Tasarruf Mevduatı Sigorta Fonu’ndan (TMSF) yapılan duyuruda, son günlerde belirli bir etraf tarafından “Tasarruf Mevduatı Sigorta Fonunun mahkeme kararı olmadan şirketlere el koyacağının” sav edilmesi üzerine açıklama yapma zarureti doğduğu belirtildi.
Mahkeme kararı olmadan TMSF’nin bir şirkete “kayyum” olarak görevlendirilemeyeceği aktarılan açıklamada, şu sözler yer aldı:
“Resmi Gazete’de 4 Şubat’ta yayımlanan 7539 sayılı Kanunun 7. Hususu ile getirilen yeni yasal düzenlemeye nazaran, TMSF’nin Ceza Muhakemesi Kanunu’nun (CMK) 133. hususuna nazaran kayyım olarak atanması durumunda, Bankacılık Kanunu’nda var olan yetkilerini kullanması mümkün hale gelmiştir. Şirketlere kayyım atanması yeni bir düzenleme değildir. CMK’ye nazaran ‘kuvvetli şüphe’ bulunması durumunda kanunlar çerçevesinde şirketlere kayyım atanmaktadır.
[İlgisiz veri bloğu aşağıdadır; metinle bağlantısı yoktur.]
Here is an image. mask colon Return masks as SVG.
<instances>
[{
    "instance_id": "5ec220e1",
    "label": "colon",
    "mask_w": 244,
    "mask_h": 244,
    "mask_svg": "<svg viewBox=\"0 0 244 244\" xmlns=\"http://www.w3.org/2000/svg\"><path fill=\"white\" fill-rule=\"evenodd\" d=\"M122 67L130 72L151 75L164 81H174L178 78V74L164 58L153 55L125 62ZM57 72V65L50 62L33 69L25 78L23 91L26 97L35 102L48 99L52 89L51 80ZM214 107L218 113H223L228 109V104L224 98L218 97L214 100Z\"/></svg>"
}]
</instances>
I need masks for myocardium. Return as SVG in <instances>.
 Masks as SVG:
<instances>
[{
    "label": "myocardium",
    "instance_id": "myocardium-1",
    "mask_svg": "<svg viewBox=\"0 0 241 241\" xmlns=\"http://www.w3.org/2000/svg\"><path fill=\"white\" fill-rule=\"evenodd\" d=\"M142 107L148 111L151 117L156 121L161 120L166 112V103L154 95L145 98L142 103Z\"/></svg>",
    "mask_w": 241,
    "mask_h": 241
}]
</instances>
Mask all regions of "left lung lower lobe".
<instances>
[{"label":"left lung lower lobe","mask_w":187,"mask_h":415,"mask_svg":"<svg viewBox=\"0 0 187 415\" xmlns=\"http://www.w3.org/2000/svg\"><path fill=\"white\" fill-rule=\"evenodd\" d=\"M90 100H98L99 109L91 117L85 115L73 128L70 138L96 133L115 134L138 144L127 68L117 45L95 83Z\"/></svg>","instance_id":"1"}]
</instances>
Kanun değişikliğiyle TMSF yalnızca, Türk Ceza Kanunu’nda düzenlenen cürümden kaynaklanan malvarlığı bedellerini aklama, silahlı örgüt ve silah sağlama ile Terörizmin Önlenmesini Sağlama Kanunu’nda düzenlenen terörizmin finansmanı hatalarının işlendiği konusunda kuvvetli kuşku bulunması halinde, CMK’nin 133. ve 128. unsurları yeterince mahkeme tarafından kayyım olarak atanabilecektir.”
“YENİ YETKİ VERİLMEDİ”
İddiaların bilakis mahkeme kararı olmadan suça karışmamış şirketlere kayyum atanmasının kelam konusu olmadığı vurgulanan açıklamada, TMSF’nin hukuken belediyelere de kayyum olarak atanmasının imkanının bulunmadığı bildirildi.
Kanunda TMSF’ye daha evvel görülmemiş yeni yetkiler verilmediği kaydedilen açıklamada, “Özetle, son düzenlemeyle TMSF’nin görevlendirildiği şirketlerin faal bir biçimde yönetilebilmesi için Bankacılık Kanunu’nun tanımladığı, halihazırda var olan yetkilerinin kullanılabilmesine imkan sağlayacak 5 yıl periyodik bir düzenleme yapılmıştır” denildi.